Affari&Finanza di Repubblica: metà delle locali andranno sul DAB

Ieri Affari&Finanza di Repubblica, a firma di Stefano Carli che ancora una volta aggiorna puntualmente i suoi lettori sulla DigitalRadio, ha dedicato una intera pagina sui progressi dell’Autorità, che assegna nuove frequenze in altre 5 regioni, e degli operatori privati, che procedono nella copertura di nuove città.

L’Autorità ha pianificato 5 nuove regioni (Lazio, Campania, Basilicata, Calabria e Sicilia) con l’intento di diminuire il gap tra la maggior offerta di servizio nelle aree del centro-nord e quelle nel sud, isole comprese.

Gli operatori privati, oltre che al centro-nord, stanno potenziando la copertura in aree metropolitane nuove ed importanti del Lazio, della  Campania e lungo la costa adriatica, oltre che nelle nuove aree appena pianificate.

E’ logico che questo inarrestabile andamento positivo crei aspettative e faccia crescere il mercato italiano dei ricevitori per raggiungere i livelli degli altri paesi europei.

Ma per permettere una crescita più rapida del mercato occorrerà, a garanzia dei consumatori, adottare rapidamente una norma che imponga la vendita di ricevitori che oltre all’FM offrano anche la tecnologia DAB+.

In Francia è vigente una norma di legge, che impone, quando l’Autorità accerta il superamento della soglia di copertura del 20% della popolazione, l’obbligo di vendita di ricevitori domestici FM e DAB+ entro i 12 mesi successivi. 18 mesi dopo l’obbligo si estende anche al settore dell’automotive.

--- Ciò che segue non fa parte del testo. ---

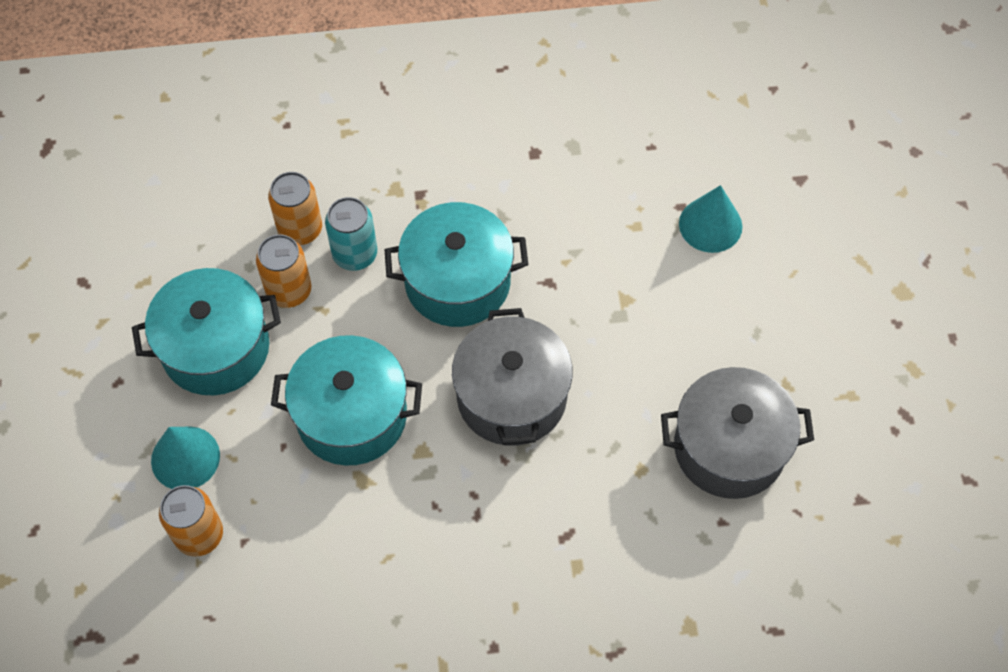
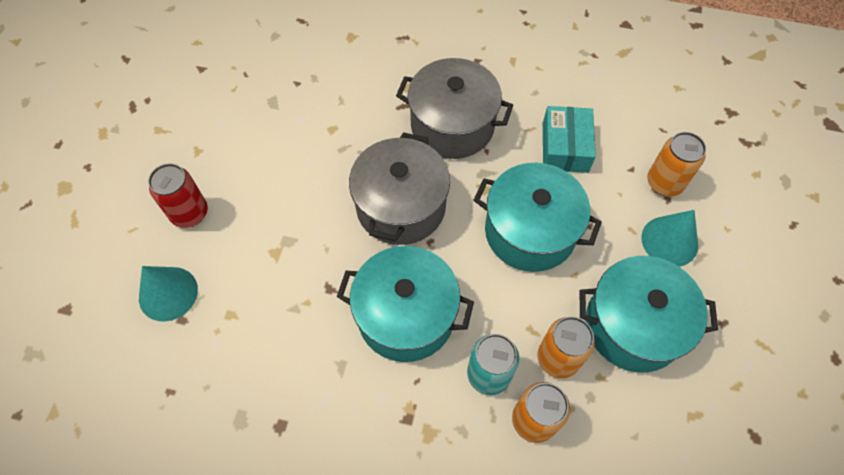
camera: 160 degrees left, 0 degrees up
grey pot [661,367,814,499] -> grey pot moved to [396,58,513,159]
none -> red can [148,163,208,228]
none -> turquoise box [543,106,596,173]

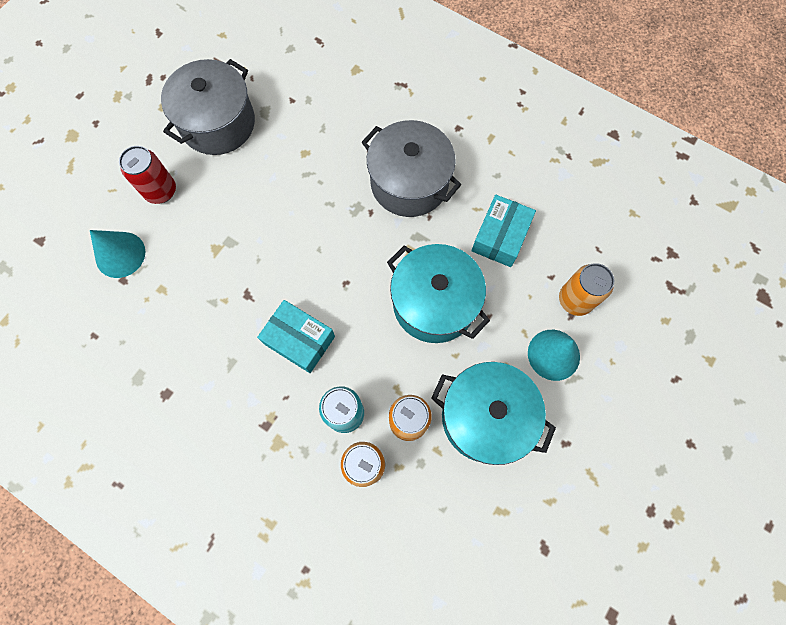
camera: 20 degrees right, 10 degrees up
turquoise pot [337,246,474,362] -> turquoise box [257,300,335,373]
grey pot [349,132,450,245] -> grey pot moved to [161,59,255,155]

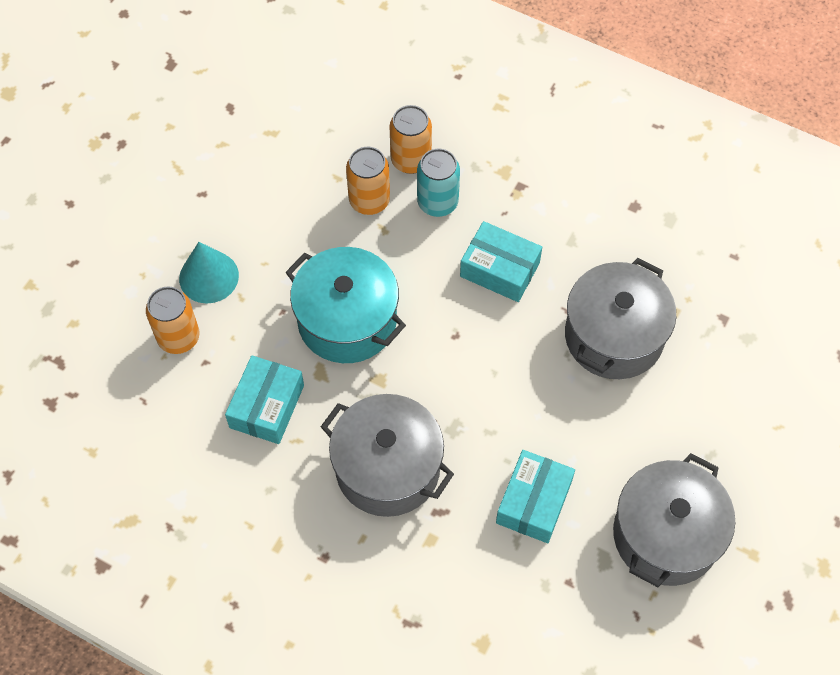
camera: 175 degrees right, 10 degrees down
turquoise cone [90,230,145,278] -> none
red can [119,146,176,204] -> none
turquoise pot [431,362,556,465] -> none
none -> turquoise box [496,450,575,543]
none -> grey pot [565,258,676,379]

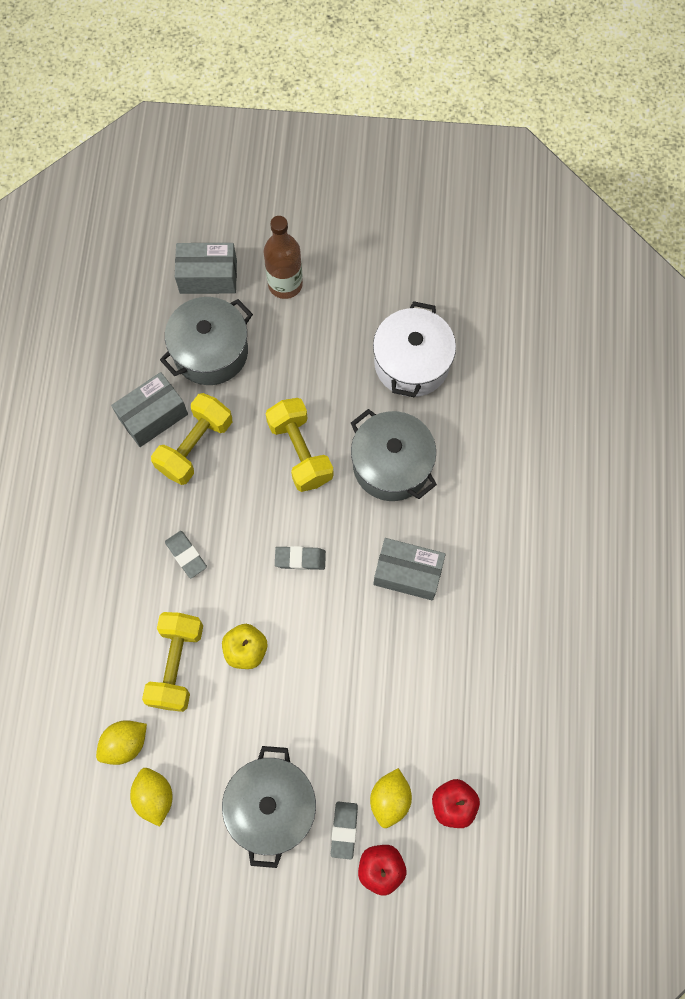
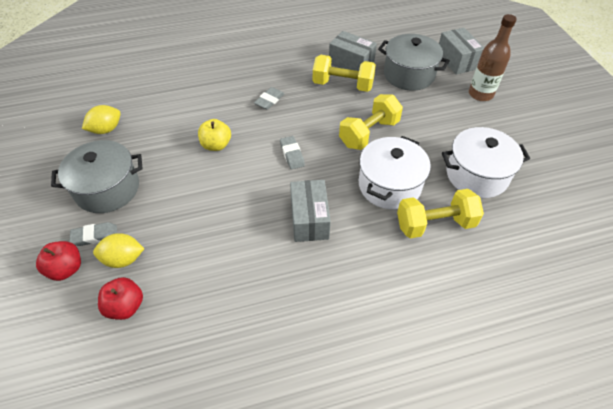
camera: 70 degrees right, 20 degrees down
yellow lemon [96,720,147,765] -> none
yellow dumbbell [142,612,203,712] -> yellow dumbbell moved to [397,189,484,238]
grey pot [351,409,437,501] -> white pot [359,136,431,210]

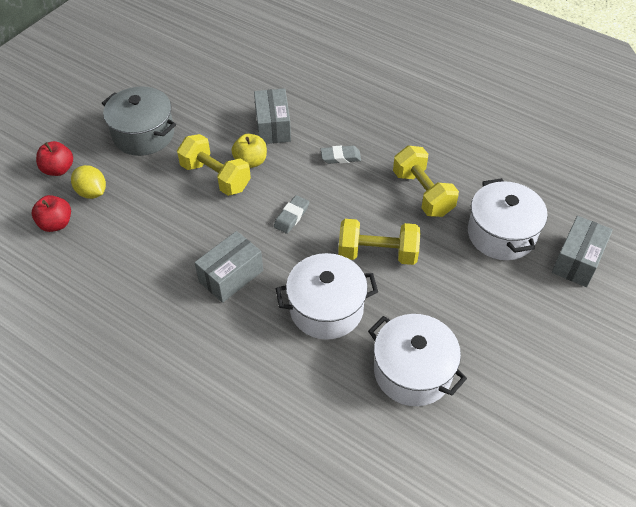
camera: 50 degrees right, 0 degrees up
grey eraser [69,222,117,246] -> none
yellow lemon [82,105,121,134] -> none
grey box [329,31,377,71] -> grey box moved to [254,88,291,144]
grey pot [378,34,450,91] -> white pot [468,178,548,260]
yellow dumbbell [397,189,484,238] -> yellow dumbbell moved to [177,134,251,196]
brown bottle [469,14,517,101] -> none

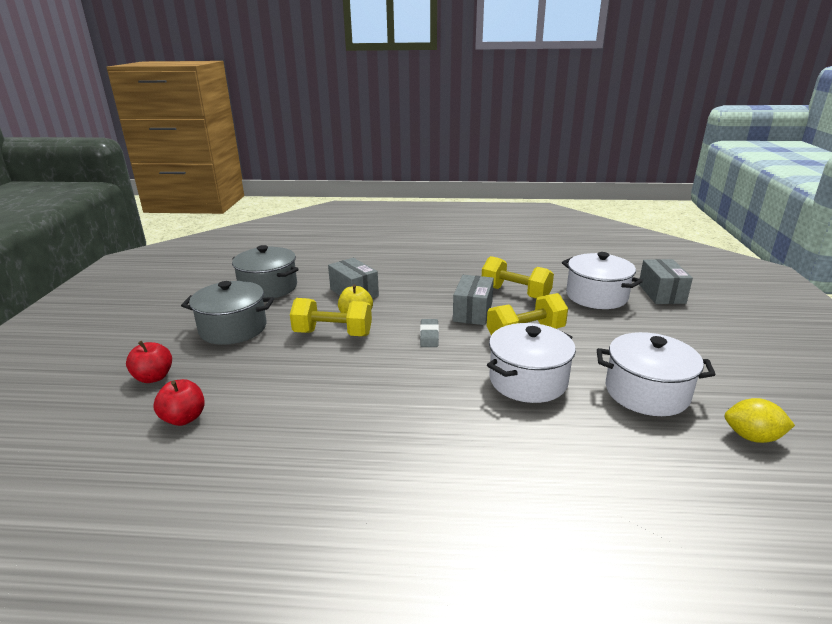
camera: 30 degrees left, 25 degrees down
yellow lemon [71,165,106,199] -> yellow lemon moved to [725,398,795,443]
grey box [194,231,263,303] -> grey box moved to [453,275,494,325]
grey eraser [321,146,361,164] -> none
none -> grey pot [232,245,299,298]

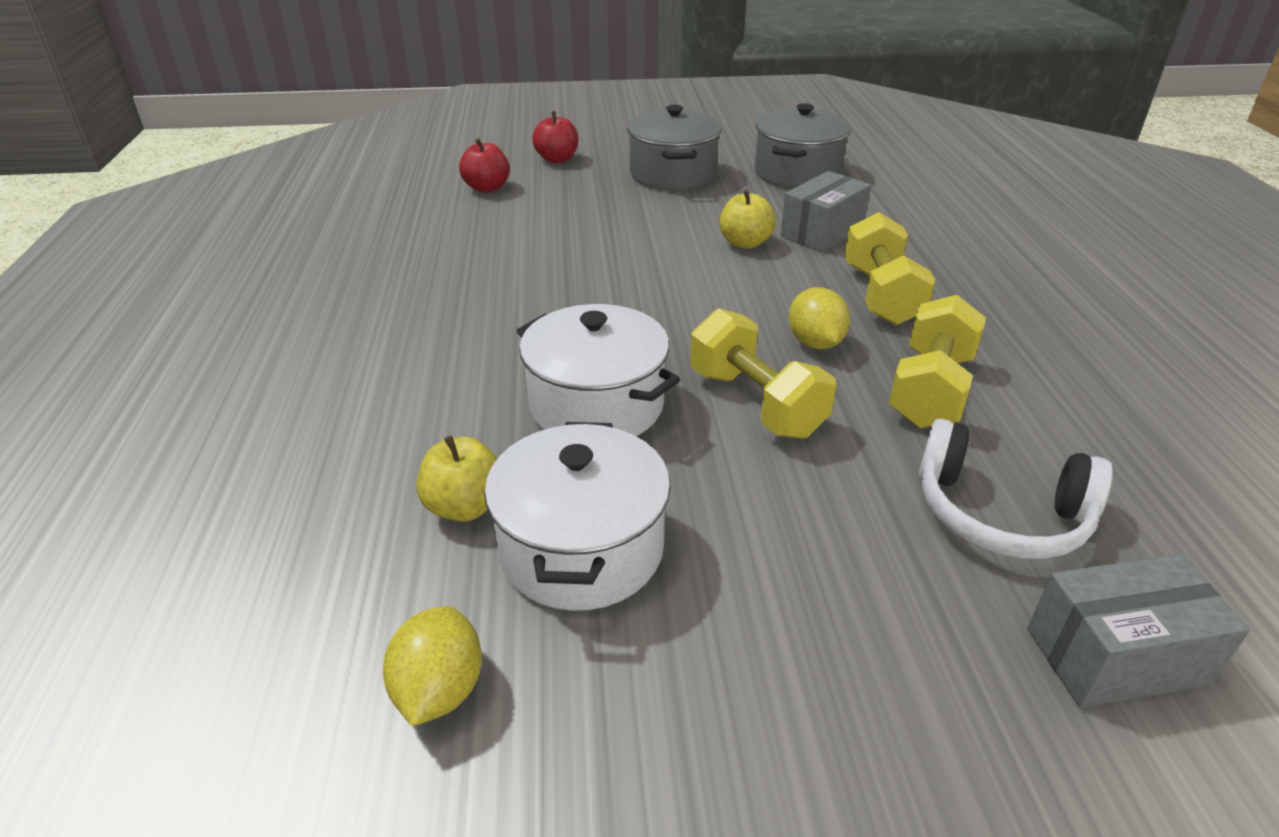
camera: 80 degrees right, 10 degrees up
yellow dumbbell [290,298,372,336] -> yellow dumbbell moved to [844,212,936,325]
grey eraser [420,319,439,347] -> none
grey box [453,275,494,325] -> yellow lemon [789,287,850,349]
white pot [562,252,643,309] -> white headphones [919,419,1113,559]
none -> yellow apple [416,436,498,522]

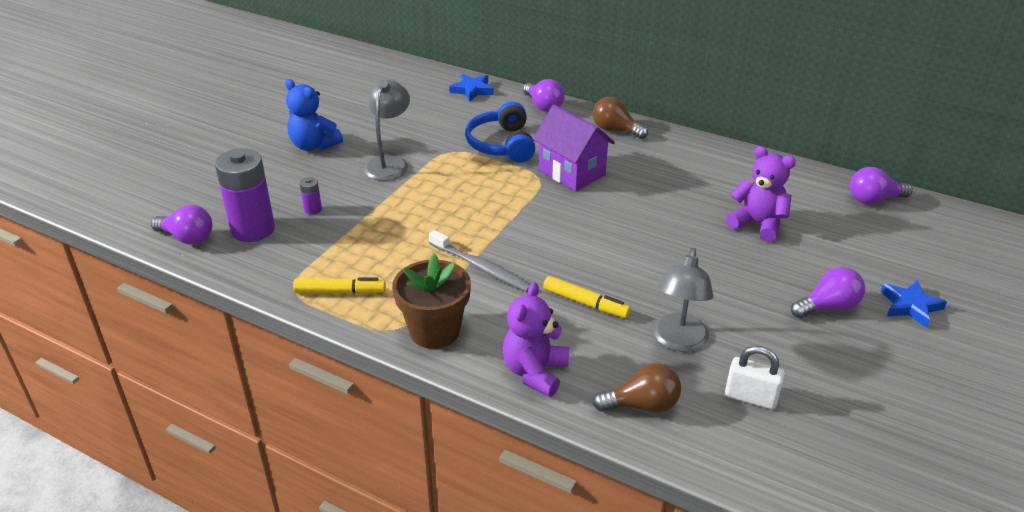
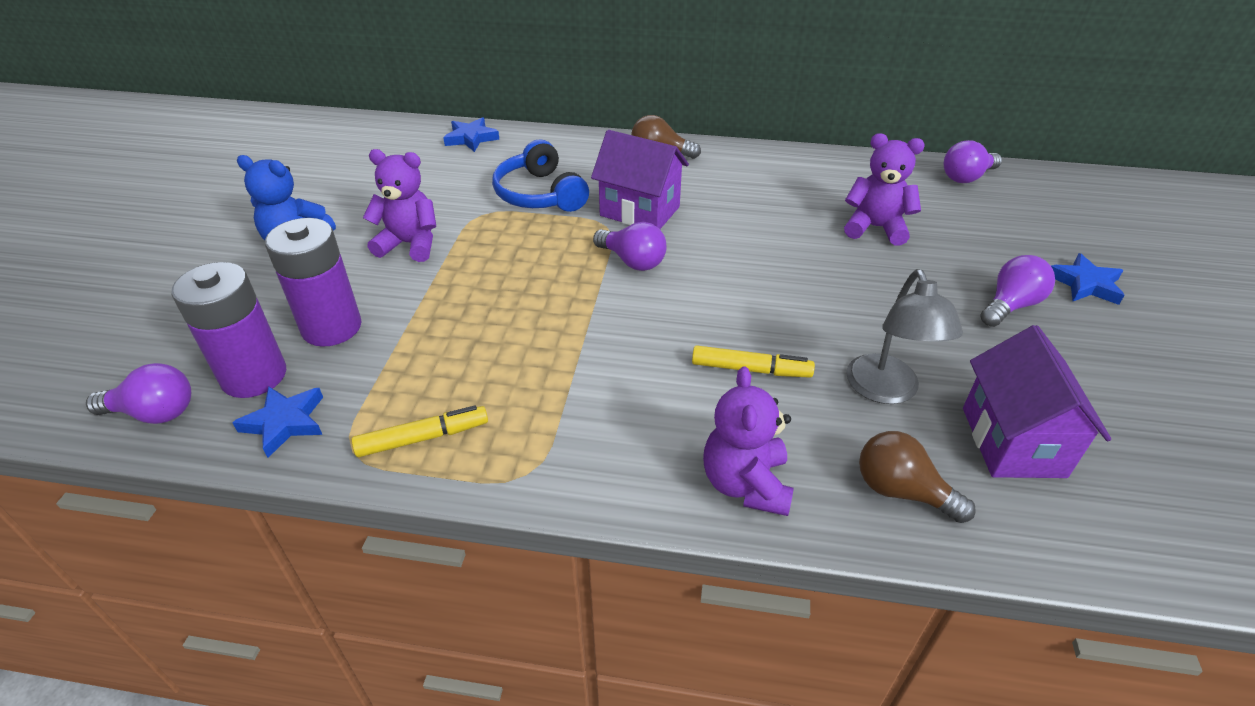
camera: 20 degrees left, 5 degrees up
purple battery [299,177,322,215] -> purple battery [265,218,362,347], size x2.38
grey lamp [364,80,410,181] -> purple teddy bear [363,149,436,262]
brown flower pot [392,254,471,349] -> none
grey toothbrush [429,230,531,292] -> none
purple light bulb [523,79,565,112] -> purple light bulb moved to [593,222,667,271]
brown light bulb [593,363,681,413] -> brown light bulb turned 120 degrees counterclockwise [859,431,976,523]
white padlock [725,346,785,409] -> purple house [963,325,1111,478]
none -> blue star [232,386,323,458]

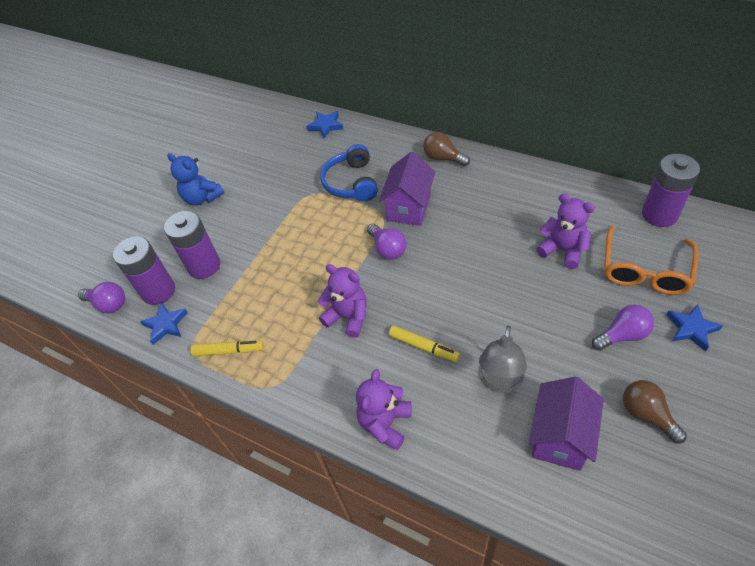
camera: 25 degrees right, 10 degrees up
purple teddy bear [363,149,436,262] -> purple teddy bear moved to [318,264,367,338]
purple house [591,130,689,229] -> purple house turned 60 degrees clockwise [379,152,435,226]
brown light bulb [859,431,976,523] -> brown light bulb moved to [623,380,687,443]
purple light bulb [944,140,1002,183] -> purple battery [642,154,700,227]
none -> orange glasses [604,226,698,295]

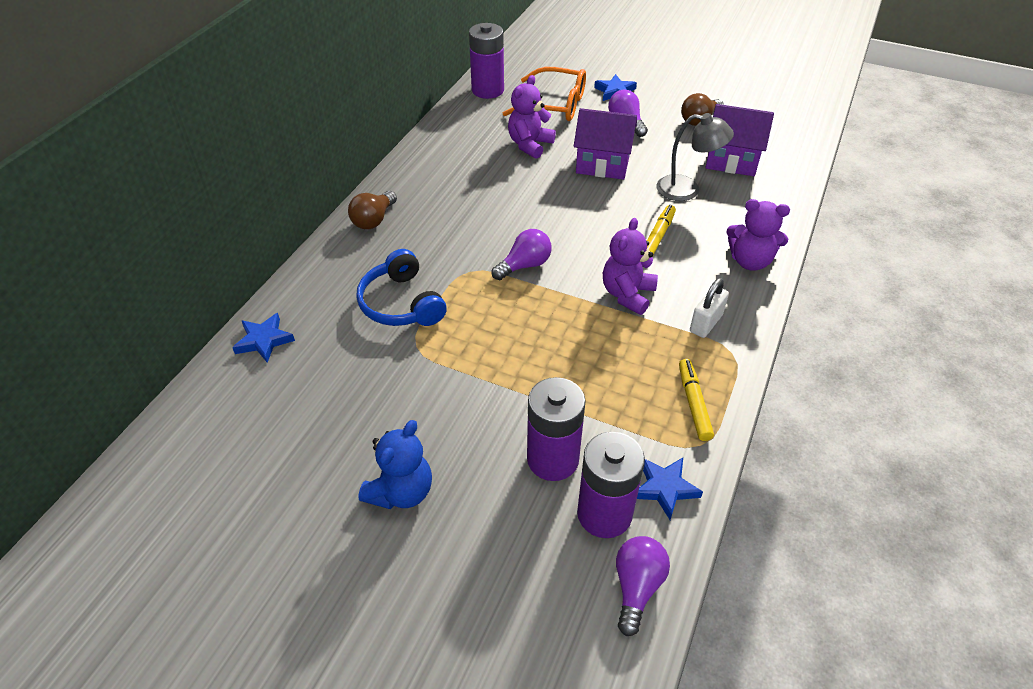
camera: 100 degrees left, 5 degrees down
blue headphones [320,144,378,201] -> blue headphones turned 75 degrees clockwise [356,249,447,326]
purple house [379,152,435,226] -> purple house moved to [574,108,637,180]
none -> white padlock [690,278,729,338]

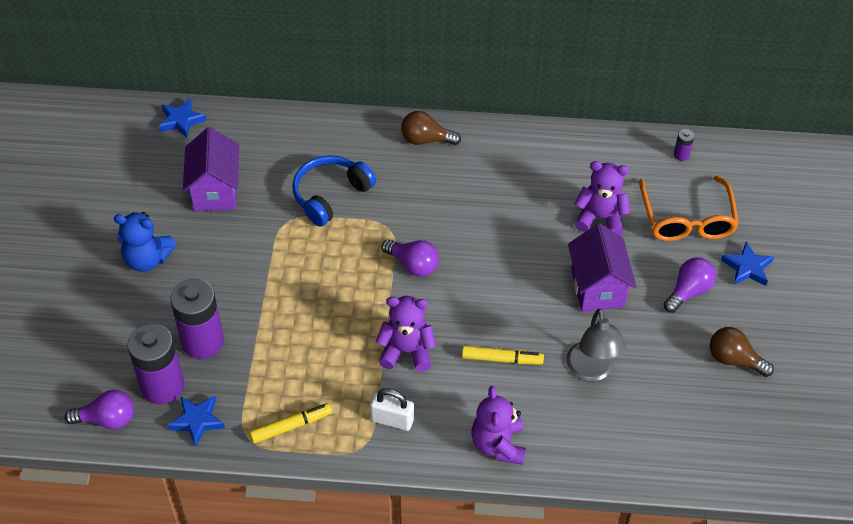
camera: 70 degrees right, 5 degrees up
blue star [232,313,295,363] -> blue star moved to [159,98,207,138]
purple battery [469,23,504,99] -> purple battery [674,129,694,161], size x0.42
purple house [705,104,774,176] -> purple house moved to [183,127,239,211]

Gli editori radiofonici francesi hanno già chiesto questa verifica, sono certi che entro l’anno scatterà questa regola di mercato a vantaggio della diffusione dei ricevitori DAB+ in Francia, ma indirettamente anche nel resto d’Europa; regola che varrà soprattutto per il settore automobilistico che difficilmente potrà differenziare gli allestimenti tra paese e paese.